▶ _What you have to do_: From the line containing "respect and dignity" to the last line of the records below, retype every line exactly and output nothing else.

▶ _Data provided_:
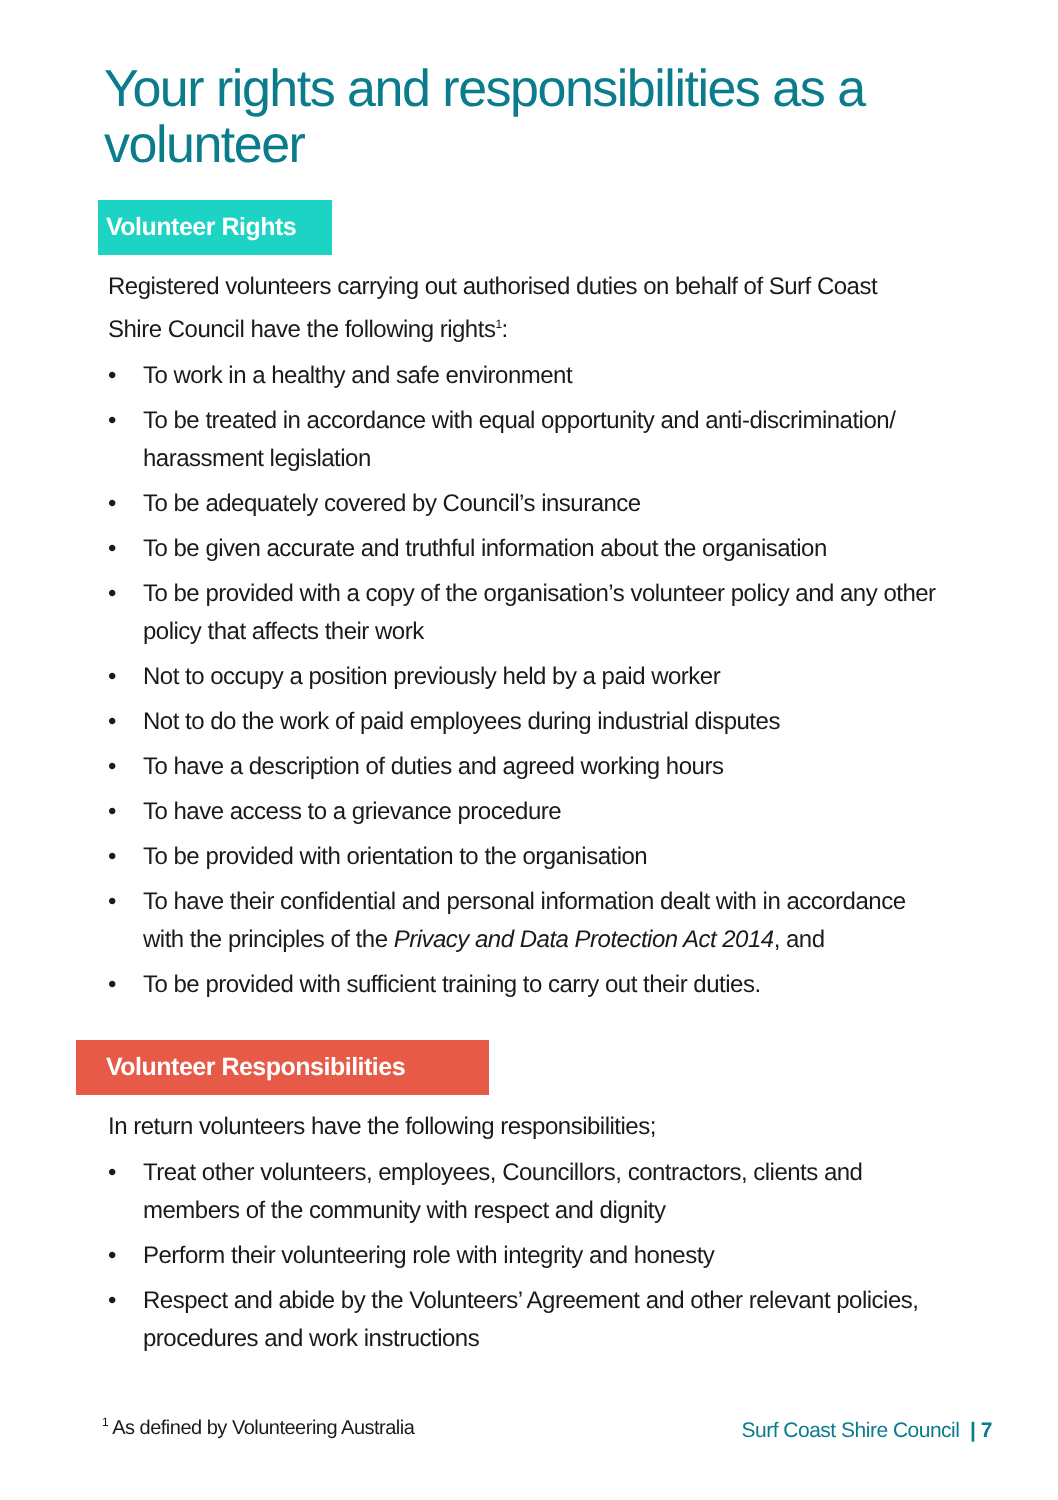Your rights and responsibilities as a volunteer
Volunteer Rights
Registered volunteers carrying out authorised duties on behalf of Surf Coast Shire Council have the following rights<sup>1</sup>:
• To work in a healthy and safe environment
• To be treated in accordance with equal opportunity and anti-discrimination/ harassment legislation
• To be adequately covered by Council’s insurance
• To be given accurate and truthful information about the organisation
• To be provided with a copy of the organisation’s volunteer policy and any other policy that affects their work
• Not to occupy a position previously held by a paid worker
• Not to do the work of paid employees during industrial disputes
• To have a description of duties and agreed working hours
• To have access to a grievance procedure
• To be provided with orientation to the organisation
• To have their confidential and personal information dealt with in accordance with the principles of the Privacy and Data Protection Act 2014, and
• To be provided with sufficient training to carry out their duties.
Volunteer Responsibilities
In return volunteers have the following responsibilities;
• Treat other volunteers, employees, Councillors, contractors, clients and members of the community with respect and dignity
• Perform their volunteering role with integrity and honesty
• Respect and abide by the Volunteers’ Agreement and other relevant policies, procedures and work instructions
<sup>1</sup> As defined by Volunteering Australia
Surf Coast Shire Council | 7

▶ _Solution for this task_:
• Treat other volunteers, employees, Councillors, contractors, clients and members of the community with respect and dignity
• Perform their volunteering role with integrity and honesty
• Respect and abide by the Volunteers’ Agreement and other relevant policies, procedures and work instructions
<sup>1</sup> As defined by Volunteering Australia
Surf Coast Shire Council | 7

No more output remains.